Gertrude Bell fue una agente convencida del Imperio británico, pero también la impulsora de un museo arqueológico en la antigua tierra de Mesopotamia.

Petra, antigua capital de los nabateos, fue una de las ciudades que hizo descubrir Oriente a Gertrude Bell. Foto: Wikimedia Commons / Diego Delso / CC BY-SA 3.0.

Quien fue Gertrude Bell Petra

El Museo Nacional de Irak fue concebido como un cofre para las joyas arqueológicas sume­rias, asirias y babilonias. Un lu­gar de peregrinación para quien quisiera conocer la cultura de la antigua Mesopotamia, el territorio entre los ríos Tigris y Éufrates.

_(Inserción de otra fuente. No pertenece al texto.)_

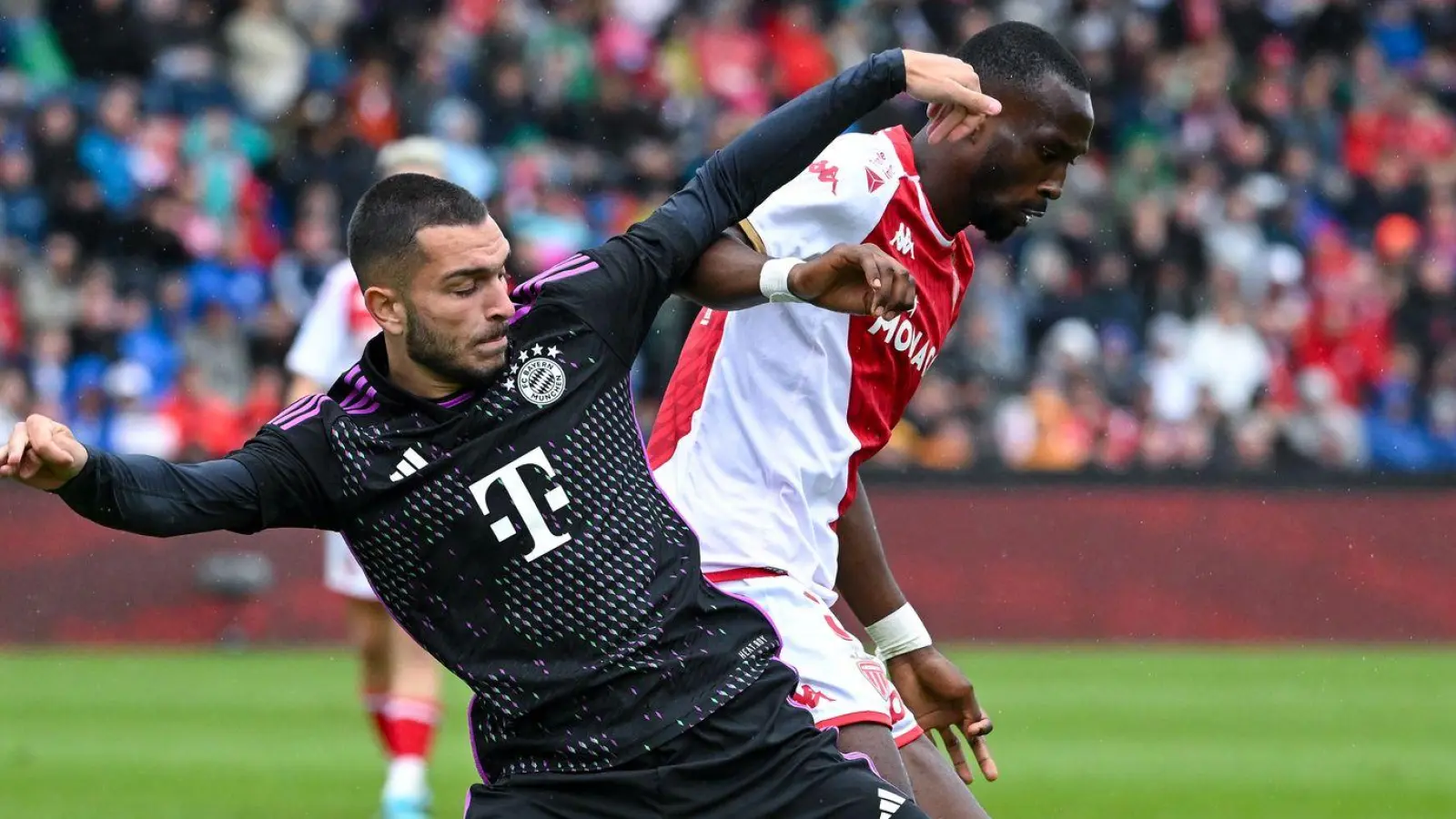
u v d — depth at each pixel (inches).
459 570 528.7
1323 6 2775.6
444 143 2348.7
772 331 617.6
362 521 530.0
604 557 531.5
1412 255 2559.1
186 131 2295.8
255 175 2298.2
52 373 2079.2
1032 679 1747.0
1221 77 2664.9
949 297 650.2
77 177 2237.9
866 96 583.5
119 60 2409.0
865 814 528.1
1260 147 2625.5
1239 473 2009.1
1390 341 2471.7
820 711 599.2
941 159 625.6
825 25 2650.1
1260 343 2380.7
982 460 2180.1
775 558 613.9
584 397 541.6
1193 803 1115.9
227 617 1892.2
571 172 2409.0
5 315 2098.9
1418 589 2011.6
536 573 527.5
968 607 1979.6
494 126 2432.3
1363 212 2596.0
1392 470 2032.5
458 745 1380.4
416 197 521.0
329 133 2311.8
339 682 1662.2
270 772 1207.6
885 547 1971.0
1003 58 619.8
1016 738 1400.1
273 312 2190.0
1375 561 2012.8
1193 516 2003.0
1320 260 2522.1
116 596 1875.0
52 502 1867.6
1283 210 2549.2
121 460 502.3
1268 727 1469.0
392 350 535.8
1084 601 1988.2
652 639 528.1
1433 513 2016.5
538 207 2322.8
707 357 633.6
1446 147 2699.3
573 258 560.4
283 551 1905.8
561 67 2484.0
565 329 543.8
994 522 1985.7
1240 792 1161.4
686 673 529.3
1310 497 2016.5
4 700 1544.0
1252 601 2003.0
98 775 1186.6
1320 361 2426.2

Durante el primer cuarto del siglo XX, la viajera, arqueóloga y agente del Imperio británico Gertrude Bell impulsó la creación de una colección arqueológica nacional con hallazgos pro­pios y piezas adquiridas gracias a una ley que ponía coto al expolio de las poten­cias europeas.

Una intelectual arrogante

La figura de Bell se entiende mejor en su contexto. Como primogénita de Hugh Bell, industrial que suministraba un tercio de las necesidades de hierro del Imperio británico, estaba predestinada a ser la cultivada pero discreta esposa victoriana de un marido a la altura de su alcurnia. Pero a Bell no solo le incor­diaba disimular su inteligencia, sino que le costaba encontrar un compañero de conversación en línea con su intelecto.

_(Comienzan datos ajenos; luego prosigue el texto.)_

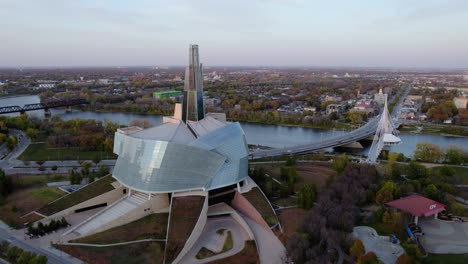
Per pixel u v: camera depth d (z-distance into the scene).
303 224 129.38
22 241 123.50
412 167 188.75
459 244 123.38
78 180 176.25
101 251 116.31
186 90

Pintura de Hugh Bell junto Gertrude.

TERCEROS

Bell culminó la carrera de Historia Moderna con sobresa­liente. Era la primera mujer que lo­graba semejante hito, y el diario The Times se hizo eco de ello. Mientras, ni un candidato a marido cua­jaba. Florence Bell, madrastra de la jo­ven, confió a Gertrude a su hermana Mary, casada con el diplomático Frank Lasce­lles, con la esperanza de que la vida de consulado puliera las habilidades socia­les de la arrogante intelectual.

David Hogarth descubrió a Gertrude la arqueología y la animó a visitar Petra, la antigua capital de los nabateos, y las ruinas romanas de Palmira.

Gracias a los Lascelles, Bell conoció Persia y a un hombre enamorado, Henry Cadogan, que le abrió la puerta de una cultura que la sedujo por completo. Pero Cadogan era pobre, y Hugh Bell se opuso al matrimonio. Al poco tiempo, además, moría ahogado mientras pescaba, algunos creen que intencionadamente.

Después de esto, Bell pasó varios años desolada trabajando en un libro de viajes, Persian Pictures, y tradu­ciendo los poemas del poeta persa Hafiz, dos éxitos editoriales, así como estudian­do árabe y persa. Oriente era Cadogan.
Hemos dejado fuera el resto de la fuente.